#### What to produce
Give the lines below again exactly, starting with the line that holds "right elbow: (690, 623)" and going on through the line that holds "right back paw: (587, 662)".

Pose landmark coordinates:
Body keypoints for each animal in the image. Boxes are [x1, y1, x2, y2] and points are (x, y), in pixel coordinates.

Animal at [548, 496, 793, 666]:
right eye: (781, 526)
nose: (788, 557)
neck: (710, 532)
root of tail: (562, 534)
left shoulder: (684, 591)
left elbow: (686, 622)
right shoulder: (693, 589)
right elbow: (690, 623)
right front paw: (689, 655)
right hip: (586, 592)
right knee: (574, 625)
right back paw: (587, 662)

...

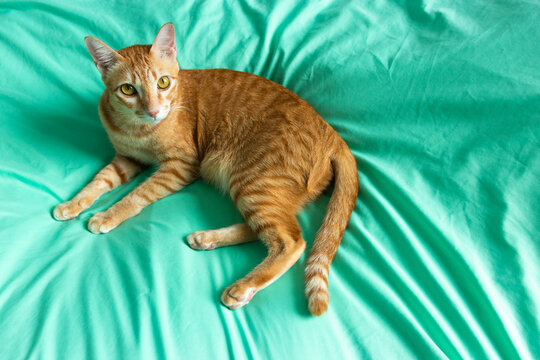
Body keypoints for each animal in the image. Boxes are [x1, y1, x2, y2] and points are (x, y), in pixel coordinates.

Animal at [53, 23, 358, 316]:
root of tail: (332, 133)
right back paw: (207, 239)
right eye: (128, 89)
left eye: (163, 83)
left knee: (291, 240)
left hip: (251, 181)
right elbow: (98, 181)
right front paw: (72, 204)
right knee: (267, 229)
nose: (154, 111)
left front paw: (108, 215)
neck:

#### Expected answer
right elbow: (690, 623)
right front paw: (689, 655)
right hip: (586, 592)
right knee: (574, 625)
right back paw: (587, 662)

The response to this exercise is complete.